Rewrite all of the data below as a JSON list of strings, one string for each line, with blank lines left out.

═══

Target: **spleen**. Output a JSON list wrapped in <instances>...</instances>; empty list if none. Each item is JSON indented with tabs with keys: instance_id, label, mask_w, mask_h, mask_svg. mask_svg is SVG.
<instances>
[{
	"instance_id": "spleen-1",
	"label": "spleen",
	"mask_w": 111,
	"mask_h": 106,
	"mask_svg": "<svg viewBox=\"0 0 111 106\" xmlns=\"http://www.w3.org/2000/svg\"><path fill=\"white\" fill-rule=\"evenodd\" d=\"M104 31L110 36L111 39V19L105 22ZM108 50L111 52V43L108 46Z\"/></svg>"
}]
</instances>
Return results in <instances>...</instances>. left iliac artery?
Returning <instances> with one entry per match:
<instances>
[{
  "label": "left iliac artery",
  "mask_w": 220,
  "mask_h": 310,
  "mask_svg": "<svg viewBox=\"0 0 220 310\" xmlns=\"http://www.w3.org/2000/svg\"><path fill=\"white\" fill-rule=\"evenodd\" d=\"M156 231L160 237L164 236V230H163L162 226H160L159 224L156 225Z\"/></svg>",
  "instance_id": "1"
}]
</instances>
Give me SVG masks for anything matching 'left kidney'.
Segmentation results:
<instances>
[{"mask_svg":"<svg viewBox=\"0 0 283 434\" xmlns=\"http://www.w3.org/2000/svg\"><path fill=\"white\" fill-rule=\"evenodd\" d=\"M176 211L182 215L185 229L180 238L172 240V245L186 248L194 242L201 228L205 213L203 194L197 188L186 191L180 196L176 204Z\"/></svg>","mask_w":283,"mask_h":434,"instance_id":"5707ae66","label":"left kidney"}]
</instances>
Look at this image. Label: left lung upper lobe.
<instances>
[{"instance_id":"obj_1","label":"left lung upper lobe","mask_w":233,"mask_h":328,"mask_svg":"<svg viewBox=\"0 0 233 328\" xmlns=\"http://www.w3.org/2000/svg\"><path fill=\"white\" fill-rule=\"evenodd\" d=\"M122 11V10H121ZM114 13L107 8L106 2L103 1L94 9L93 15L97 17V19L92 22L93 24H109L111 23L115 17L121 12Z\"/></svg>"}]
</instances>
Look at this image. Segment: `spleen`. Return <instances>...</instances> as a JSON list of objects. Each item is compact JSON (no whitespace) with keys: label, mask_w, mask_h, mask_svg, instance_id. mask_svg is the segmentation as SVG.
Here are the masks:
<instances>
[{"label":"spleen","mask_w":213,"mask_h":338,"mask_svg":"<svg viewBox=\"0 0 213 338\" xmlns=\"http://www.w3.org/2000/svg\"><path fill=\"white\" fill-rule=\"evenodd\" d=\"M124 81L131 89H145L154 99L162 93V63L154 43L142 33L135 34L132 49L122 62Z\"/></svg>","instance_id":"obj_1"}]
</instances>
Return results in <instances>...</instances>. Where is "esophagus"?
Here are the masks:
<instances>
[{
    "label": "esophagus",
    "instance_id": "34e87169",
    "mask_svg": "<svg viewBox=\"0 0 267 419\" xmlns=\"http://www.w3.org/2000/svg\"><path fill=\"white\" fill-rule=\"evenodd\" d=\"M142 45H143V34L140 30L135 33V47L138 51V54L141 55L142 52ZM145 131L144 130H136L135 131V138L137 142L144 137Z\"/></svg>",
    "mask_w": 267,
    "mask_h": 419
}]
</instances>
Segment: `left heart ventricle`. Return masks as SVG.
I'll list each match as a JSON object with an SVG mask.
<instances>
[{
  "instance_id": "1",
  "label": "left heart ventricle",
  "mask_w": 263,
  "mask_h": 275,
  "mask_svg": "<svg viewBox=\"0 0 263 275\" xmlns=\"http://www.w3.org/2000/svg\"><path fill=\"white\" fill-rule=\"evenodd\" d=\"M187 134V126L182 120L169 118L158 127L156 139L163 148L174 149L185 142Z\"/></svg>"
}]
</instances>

═══

## Answer to this exercise
[
  "Target: **spleen**. Output a JSON list wrapped in <instances>...</instances>; empty list if none. Each item is JSON indented with tabs with keys: instance_id, label, mask_w, mask_h, mask_svg. mask_svg is SVG.",
  "<instances>",
  "[{",
  "\t\"instance_id\": \"spleen-1\",",
  "\t\"label\": \"spleen\",",
  "\t\"mask_w\": 111,",
  "\t\"mask_h\": 106,",
  "\t\"mask_svg\": \"<svg viewBox=\\\"0 0 111 106\\\" xmlns=\\\"http://www.w3.org/2000/svg\\\"><path fill=\\\"white\\\" fill-rule=\\\"evenodd\\\" d=\\\"M104 31L110 36L111 39V19L105 22ZM108 50L111 52V43L108 46Z\\\"/></svg>\"",
  "}]",
  "</instances>",
  "Return results in <instances>...</instances>. left iliac artery?",
  "Returning <instances> with one entry per match:",
  "<instances>",
  "[{",
  "  \"label\": \"left iliac artery\",",
  "  \"mask_w\": 220,",
  "  \"mask_h\": 310,",
  "  \"mask_svg\": \"<svg viewBox=\\\"0 0 220 310\\\" xmlns=\\\"http://www.w3.org/2000/svg\\\"><path fill=\\\"white\\\" fill-rule=\\\"evenodd\\\" d=\\\"M156 231L160 237L164 236V230H163L162 226H160L159 224L156 225Z\\\"/></svg>\",",
  "  \"instance_id\": \"1\"",
  "}]",
  "</instances>",
  "Give me SVG masks for anything matching 'left kidney'.",
  "Segmentation results:",
  "<instances>",
  "[{\"mask_svg\":\"<svg viewBox=\\\"0 0 283 434\\\" xmlns=\\\"http://www.w3.org/2000/svg\\\"><path fill=\\\"white\\\" fill-rule=\\\"evenodd\\\" d=\\\"M176 211L182 215L185 229L180 238L172 240V245L186 248L194 242L201 228L205 213L203 194L197 188L186 191L180 196L176 204Z\\\"/></svg>\",\"mask_w\":283,\"mask_h\":434,\"instance_id\":\"5707ae66\",\"label\":\"left kidney\"}]",
  "</instances>",
  "Look at this image. Label: left lung upper lobe.",
  "<instances>",
  "[{\"instance_id\":\"obj_1\",\"label\":\"left lung upper lobe\",\"mask_w\":233,\"mask_h\":328,\"mask_svg\":\"<svg viewBox=\\\"0 0 233 328\\\" xmlns=\\\"http://www.w3.org/2000/svg\\\"><path fill=\\\"white\\\" fill-rule=\\\"evenodd\\\" d=\\\"M122 11V10H121ZM114 13L107 8L106 2L103 1L94 9L93 15L97 17V19L92 22L93 24H109L111 23L115 17L121 12Z\\\"/></svg>\"}]",
  "</instances>",
  "Look at this image. Segment: `spleen`. Return <instances>...</instances> as a JSON list of objects. Each item is compact JSON (no whitespace) with keys: label, mask_w, mask_h, mask_svg, instance_id. mask_svg is the segmentation as SVG.",
  "Here are the masks:",
  "<instances>",
  "[{\"label\":\"spleen\",\"mask_w\":213,\"mask_h\":338,\"mask_svg\":\"<svg viewBox=\\\"0 0 213 338\\\" xmlns=\\\"http://www.w3.org/2000/svg\\\"><path fill=\\\"white\\\" fill-rule=\\\"evenodd\\\" d=\\\"M124 81L131 89H145L154 99L162 93V63L154 43L142 33L135 34L132 49L122 62Z\\\"/></svg>\",\"instance_id\":\"obj_1\"}]",
  "</instances>",
  "Return results in <instances>...</instances>. Where is \"esophagus\"?",
  "Here are the masks:",
  "<instances>",
  "[{",
  "    \"label\": \"esophagus\",",
  "    \"instance_id\": \"34e87169\",",
  "    \"mask_svg\": \"<svg viewBox=\\\"0 0 267 419\\\" xmlns=\\\"http://www.w3.org/2000/svg\\\"><path fill=\\\"white\\\" fill-rule=\\\"evenodd\\\" d=\\\"M142 45H143V34L140 30L135 33V47L138 51V54L141 55L142 52ZM145 131L144 130H136L135 131V138L137 142L144 137Z\\\"/></svg>\",",
  "    \"mask_w\": 267,",
  "    \"mask_h\": 419",
  "}]",
  "</instances>",
  "Segment: `left heart ventricle`. Return masks as SVG.",
  "I'll list each match as a JSON object with an SVG mask.",
  "<instances>",
  "[{",
  "  \"instance_id\": \"1\",",
  "  \"label\": \"left heart ventricle\",",
  "  \"mask_w\": 263,",
  "  \"mask_h\": 275,",
  "  \"mask_svg\": \"<svg viewBox=\\\"0 0 263 275\\\" xmlns=\\\"http://www.w3.org/2000/svg\\\"><path fill=\\\"white\\\" fill-rule=\\\"evenodd\\\" d=\\\"M187 134V126L182 120L169 118L158 127L156 139L163 148L174 149L185 142Z\\\"/></svg>\"",
  "}]",
  "</instances>"
]